Don’t talk too much about yourself

Don't Talk About Yourself

Lustig warns against revealing political, religious, and other personal opinions while talking to someone you don’t know well. Not only are they inappropriate for a business conversation, but you might also be setting yourself up for a heated disagreement over something irrelevant to the task at hand. Another commandment states, “Never boast. Just let your importance be quietly obvious.” The truth is, you’re not there to talk about yourself. You’re there to talk about what you can do for the other person. The adage, “show, don’t tell,” comes into play here. You want them to realize the potential benefits of working with you without you having to state them explicitly.

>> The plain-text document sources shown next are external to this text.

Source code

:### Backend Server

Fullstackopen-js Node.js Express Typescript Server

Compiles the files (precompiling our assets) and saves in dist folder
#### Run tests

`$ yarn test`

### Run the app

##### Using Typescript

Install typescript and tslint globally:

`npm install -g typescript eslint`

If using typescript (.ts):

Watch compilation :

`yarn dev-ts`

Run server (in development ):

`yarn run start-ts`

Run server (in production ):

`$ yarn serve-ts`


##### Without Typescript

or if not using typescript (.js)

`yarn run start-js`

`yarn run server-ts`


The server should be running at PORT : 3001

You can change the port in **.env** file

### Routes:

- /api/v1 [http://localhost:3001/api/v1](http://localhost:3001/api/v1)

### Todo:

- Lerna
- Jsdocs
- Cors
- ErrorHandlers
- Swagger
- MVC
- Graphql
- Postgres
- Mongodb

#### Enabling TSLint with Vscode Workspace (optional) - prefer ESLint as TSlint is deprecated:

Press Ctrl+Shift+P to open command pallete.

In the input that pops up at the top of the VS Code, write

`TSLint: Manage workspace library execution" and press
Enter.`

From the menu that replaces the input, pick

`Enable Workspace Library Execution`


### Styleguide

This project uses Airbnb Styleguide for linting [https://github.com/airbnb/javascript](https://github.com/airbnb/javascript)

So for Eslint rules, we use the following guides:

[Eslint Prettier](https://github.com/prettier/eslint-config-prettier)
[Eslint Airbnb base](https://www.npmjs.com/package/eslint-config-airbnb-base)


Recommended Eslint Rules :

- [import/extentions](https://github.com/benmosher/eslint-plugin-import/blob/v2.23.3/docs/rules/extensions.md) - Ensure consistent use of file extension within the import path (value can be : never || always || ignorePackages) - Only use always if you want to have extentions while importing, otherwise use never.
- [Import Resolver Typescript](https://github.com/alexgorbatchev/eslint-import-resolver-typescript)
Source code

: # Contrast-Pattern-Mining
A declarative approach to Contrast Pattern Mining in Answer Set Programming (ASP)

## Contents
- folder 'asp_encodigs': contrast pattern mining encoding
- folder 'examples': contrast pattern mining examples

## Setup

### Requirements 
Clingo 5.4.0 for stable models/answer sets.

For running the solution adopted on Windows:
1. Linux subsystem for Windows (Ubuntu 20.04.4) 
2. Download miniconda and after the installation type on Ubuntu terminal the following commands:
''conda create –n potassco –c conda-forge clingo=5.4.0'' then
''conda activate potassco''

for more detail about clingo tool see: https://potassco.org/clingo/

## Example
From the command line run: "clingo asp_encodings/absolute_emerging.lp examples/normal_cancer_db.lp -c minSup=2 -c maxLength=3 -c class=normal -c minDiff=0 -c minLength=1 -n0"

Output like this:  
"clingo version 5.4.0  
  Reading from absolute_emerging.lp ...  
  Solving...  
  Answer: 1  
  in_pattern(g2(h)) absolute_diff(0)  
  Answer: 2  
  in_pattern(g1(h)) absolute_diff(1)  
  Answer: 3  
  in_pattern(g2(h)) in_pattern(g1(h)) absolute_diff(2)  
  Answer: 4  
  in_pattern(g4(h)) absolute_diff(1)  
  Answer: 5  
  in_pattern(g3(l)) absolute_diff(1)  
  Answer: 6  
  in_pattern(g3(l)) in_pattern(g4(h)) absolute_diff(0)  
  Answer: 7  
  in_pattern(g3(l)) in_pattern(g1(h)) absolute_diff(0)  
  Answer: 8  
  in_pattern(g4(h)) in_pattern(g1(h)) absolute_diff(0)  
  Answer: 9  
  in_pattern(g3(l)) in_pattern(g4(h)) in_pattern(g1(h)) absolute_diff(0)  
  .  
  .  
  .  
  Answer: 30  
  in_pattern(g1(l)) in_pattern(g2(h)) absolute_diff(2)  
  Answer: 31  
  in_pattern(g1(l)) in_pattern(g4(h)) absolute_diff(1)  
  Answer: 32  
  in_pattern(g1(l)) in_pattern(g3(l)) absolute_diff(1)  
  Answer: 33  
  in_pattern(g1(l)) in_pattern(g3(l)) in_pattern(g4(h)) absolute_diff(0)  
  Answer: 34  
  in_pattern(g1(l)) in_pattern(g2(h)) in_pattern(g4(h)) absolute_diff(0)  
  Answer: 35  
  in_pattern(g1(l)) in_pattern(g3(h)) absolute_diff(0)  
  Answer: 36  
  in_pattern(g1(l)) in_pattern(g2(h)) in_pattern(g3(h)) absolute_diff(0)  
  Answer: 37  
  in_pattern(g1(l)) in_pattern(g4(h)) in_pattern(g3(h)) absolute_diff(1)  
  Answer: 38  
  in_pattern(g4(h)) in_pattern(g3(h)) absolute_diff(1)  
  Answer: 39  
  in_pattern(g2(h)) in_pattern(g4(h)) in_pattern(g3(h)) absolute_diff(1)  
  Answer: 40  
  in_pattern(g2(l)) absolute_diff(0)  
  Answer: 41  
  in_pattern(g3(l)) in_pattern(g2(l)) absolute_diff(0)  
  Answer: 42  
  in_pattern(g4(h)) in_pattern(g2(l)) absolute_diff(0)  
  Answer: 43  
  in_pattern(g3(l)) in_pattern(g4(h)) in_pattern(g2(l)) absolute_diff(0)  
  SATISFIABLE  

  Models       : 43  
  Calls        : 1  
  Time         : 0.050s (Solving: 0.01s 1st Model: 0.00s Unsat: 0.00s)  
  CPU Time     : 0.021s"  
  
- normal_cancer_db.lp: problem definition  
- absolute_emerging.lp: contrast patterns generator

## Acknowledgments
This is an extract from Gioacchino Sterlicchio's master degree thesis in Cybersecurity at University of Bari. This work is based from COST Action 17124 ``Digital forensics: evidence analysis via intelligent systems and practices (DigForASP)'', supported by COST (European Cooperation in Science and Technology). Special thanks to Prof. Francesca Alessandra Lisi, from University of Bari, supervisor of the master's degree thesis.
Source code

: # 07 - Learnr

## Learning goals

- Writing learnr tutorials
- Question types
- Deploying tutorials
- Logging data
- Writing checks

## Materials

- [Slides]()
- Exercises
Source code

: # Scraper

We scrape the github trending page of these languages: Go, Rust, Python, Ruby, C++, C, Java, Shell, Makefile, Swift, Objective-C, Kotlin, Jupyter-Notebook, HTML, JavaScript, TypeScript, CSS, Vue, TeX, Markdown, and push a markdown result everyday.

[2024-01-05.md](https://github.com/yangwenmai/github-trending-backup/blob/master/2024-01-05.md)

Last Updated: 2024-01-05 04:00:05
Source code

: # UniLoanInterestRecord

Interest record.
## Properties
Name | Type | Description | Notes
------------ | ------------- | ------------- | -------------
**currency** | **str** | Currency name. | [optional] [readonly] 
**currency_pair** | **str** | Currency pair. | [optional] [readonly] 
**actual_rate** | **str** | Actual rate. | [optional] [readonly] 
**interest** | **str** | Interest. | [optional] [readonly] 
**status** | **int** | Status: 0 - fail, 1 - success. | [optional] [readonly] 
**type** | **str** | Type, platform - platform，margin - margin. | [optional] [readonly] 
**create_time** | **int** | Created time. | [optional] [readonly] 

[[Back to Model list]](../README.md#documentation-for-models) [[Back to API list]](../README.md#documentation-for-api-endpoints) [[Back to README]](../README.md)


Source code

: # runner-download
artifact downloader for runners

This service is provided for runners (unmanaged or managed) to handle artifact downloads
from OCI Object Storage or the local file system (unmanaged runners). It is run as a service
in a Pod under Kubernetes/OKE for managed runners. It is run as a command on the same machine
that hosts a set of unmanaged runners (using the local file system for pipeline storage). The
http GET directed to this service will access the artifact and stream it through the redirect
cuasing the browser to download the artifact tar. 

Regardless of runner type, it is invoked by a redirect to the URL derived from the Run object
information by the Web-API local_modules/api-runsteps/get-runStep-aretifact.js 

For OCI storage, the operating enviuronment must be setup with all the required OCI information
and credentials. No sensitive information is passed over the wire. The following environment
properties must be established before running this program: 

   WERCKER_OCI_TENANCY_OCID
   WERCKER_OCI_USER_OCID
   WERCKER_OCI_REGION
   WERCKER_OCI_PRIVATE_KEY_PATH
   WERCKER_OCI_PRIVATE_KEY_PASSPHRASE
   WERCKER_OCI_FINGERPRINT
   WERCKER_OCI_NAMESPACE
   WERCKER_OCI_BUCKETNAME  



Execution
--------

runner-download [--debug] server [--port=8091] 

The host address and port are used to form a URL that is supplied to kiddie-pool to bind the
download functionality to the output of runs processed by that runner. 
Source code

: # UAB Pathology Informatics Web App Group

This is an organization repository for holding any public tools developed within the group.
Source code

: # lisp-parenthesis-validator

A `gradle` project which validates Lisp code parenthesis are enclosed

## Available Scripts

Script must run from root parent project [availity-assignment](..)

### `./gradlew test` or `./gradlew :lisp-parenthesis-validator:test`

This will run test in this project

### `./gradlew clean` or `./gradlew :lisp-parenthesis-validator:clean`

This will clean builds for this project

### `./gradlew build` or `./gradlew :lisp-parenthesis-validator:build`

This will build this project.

Always be and look professional

The final two commandments deal with personal appearance and conduct: “never be untidy” and “never get drunk.” How you present yourself is crucial to how your clients see you, and they will take their business elsewhere if they don’t like what they see. One of Lustig’s biggest advantages was that he didn’t look like a con man; he looked like a respectable and serious businessman. The approach worked for the guy who at one point sold a magical “money-printing machine”; just think of what it could do for a legitimate business. Look sharp, show up on time (or early), and always follow up promptly. Acting courteous and respectful is a must, and it should go without saying that showing up after a drink is verboten.

Victor Lustig may not have been an ethical man, but he knew how to interact with people and get them on his side. His strategies can help you serve your clients’ needs better, and make them feel more comfortable with your partnership. Just be sure to use these powers for good. Lustig may have lived the high life throughout his career, but he finally ended up in a house bigger than any mansion: Alcatraz.